I entered their life late in the game; they are teenagers already. They are already amazing, strong, smart, independent girls and I know without a shadow of a doubt, that is due to you their Mom.
In addition to all the things that make blended families challenging, I realize I entered their life after a second failed marriage and please know that I feel the weight of that pain they experienced at the hands of a Step-mom. I promise that I will protect their hearts for the rest of my life.
I also want you to know that when they are with us, I will love them with my whole heart, nurture them as a mother, and give them what the need and most importantly what they deserve.
2. I’m sorry for what went wrong with your marriage to my husband but it is not my fault.
I know you didn’t plan this. You didn’t see me as ever being a part of your daughter’s lives. When you got married, divorce was never in your mind. You never thought that you would be forced to deal with another woman being part of raising your daughters. You never imagined your daughters loving me unconditionally as a mother or that I would love them unconditionally as my own daughters.
I know this because I feel the same way about my own experience. It doesn’t matter how many years pass, we will still feel the pain of that loss. The pain we feel for our children because they are now living in two homes at no fault of their own, they didn’t ask for this life. But it is the life they have. We can let our minds dwell in that or we can take it as it is and learn from it and become stronger mothers who raise stronger daughters.
Please stop hating me for loving your daughters.
3. I want to be on the same team – not opposing teams
In the eyes of the girls we are both moms. They love both of us and benefit from us being on the same team, not in competition with each other. I read this somewhere (I’m sure on Pinterest)
“Biomoms and stepmoms need not compete. When was the last time you saw someone try to beat a team member in a relay race?”
This is so true. We have the same end goal: to raise happy, strong, independent, talented, amazing young women. You gave the world the gift of these girls. I don’t want to compete with you I want to run the race being on your team.

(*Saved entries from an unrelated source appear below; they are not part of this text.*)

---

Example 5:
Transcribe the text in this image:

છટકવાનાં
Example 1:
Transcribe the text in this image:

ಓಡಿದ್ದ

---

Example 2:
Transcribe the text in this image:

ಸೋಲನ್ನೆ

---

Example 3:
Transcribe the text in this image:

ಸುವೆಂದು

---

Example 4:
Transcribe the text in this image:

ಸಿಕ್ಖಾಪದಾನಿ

I also want to say that at some point in time (if I haven’t already) I will step on your toes. I want you to know that I am just a mom with motherly instincts. I am sure that I will make a parenting decision that you do not agree with; I promise you it will be from the best place in my heart and not ever something that would be intentionally to hurt you. I will always act in what is best for the girls, that is a promise I can make with my whole heart.

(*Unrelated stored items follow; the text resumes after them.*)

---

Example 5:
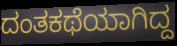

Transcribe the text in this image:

ದಂತಕಥೆಯಾಗಿದ್ದ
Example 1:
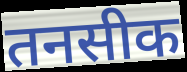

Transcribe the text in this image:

तनसीक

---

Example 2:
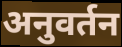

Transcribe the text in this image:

अनुवर्तन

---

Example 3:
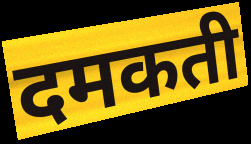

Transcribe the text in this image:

दमकती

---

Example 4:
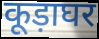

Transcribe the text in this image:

कूड़ाघर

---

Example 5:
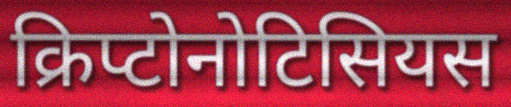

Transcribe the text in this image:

क्रिप्टोनोटिसियस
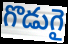
గొడుగై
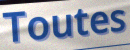
Toutes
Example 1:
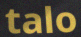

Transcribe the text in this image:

talo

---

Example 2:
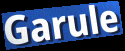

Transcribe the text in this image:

Garule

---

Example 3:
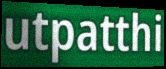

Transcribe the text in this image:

utpatthi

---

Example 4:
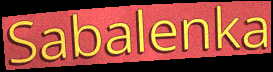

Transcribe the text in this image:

Sabalenka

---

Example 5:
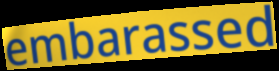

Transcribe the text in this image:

embarassed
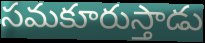
సమకూరుస్తాడు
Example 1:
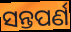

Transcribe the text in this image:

ସନ୍ତପର୍ଣ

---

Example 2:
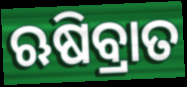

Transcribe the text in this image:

ଋଷିବ୍ରାତ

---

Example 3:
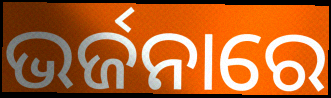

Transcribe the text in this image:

ଭର୍ଜନାରେ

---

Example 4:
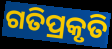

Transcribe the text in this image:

ଗତିପ୍ରକୃତି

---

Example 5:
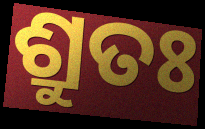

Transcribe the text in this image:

ଶ୍ରୁତଃ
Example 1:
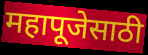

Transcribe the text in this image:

महापूजेसाठी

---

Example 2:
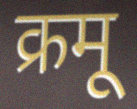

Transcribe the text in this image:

क्रमू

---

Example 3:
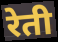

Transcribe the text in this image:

रेती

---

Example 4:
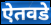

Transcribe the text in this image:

ऐतवडे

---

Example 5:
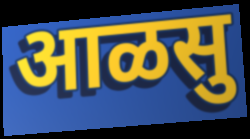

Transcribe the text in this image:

आळसु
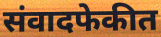
संवादफेकीत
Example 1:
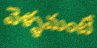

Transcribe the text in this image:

వెళ్ళమంటే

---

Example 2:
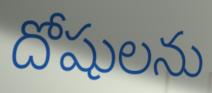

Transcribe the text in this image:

దోషులను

4. I am sorry that we started this whole process wrong.
I think we can both agree on that statement. In the beginning we met for lunch and I think we both walked away from that with the best intentions. There was even a period of time we communicated with each other directly. I am not sure what happened to cause our relationship to take a turn for the worse and if I did something to cause that I assure you it was not intentional. I would like to take this opportunity to apologize for my part in hurting this relationship. I would like to take this opportunity to start this relationship over. I would like to know what it was in your mind that caused that turn so that I can make every effort not to repeat that behavior.

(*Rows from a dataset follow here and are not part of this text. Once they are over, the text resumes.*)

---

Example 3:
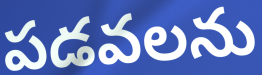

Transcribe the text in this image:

పడవలను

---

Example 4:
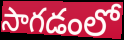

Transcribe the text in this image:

సాగడంలో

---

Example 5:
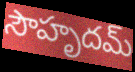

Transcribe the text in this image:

సౌహృదమ్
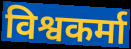
विश्वकर्मा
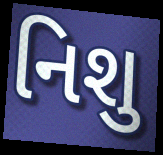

I could go on for days. Ultimately in this letter to my stepdaughter’s mom, what I would love to accomplish may be different than what you as a mom (step or bio) would want to accomplish. Every situation is unique and everyone’s perspective is different. It is with my whole heart that I share this letter with the world. I know everyone’s relationships are different and there may be moms out there reading this and hating me. That is ok.
Just My Opinion:
The above statements are just my opinion based off my personal experience. I am not trained as a counselor or advisor in any way.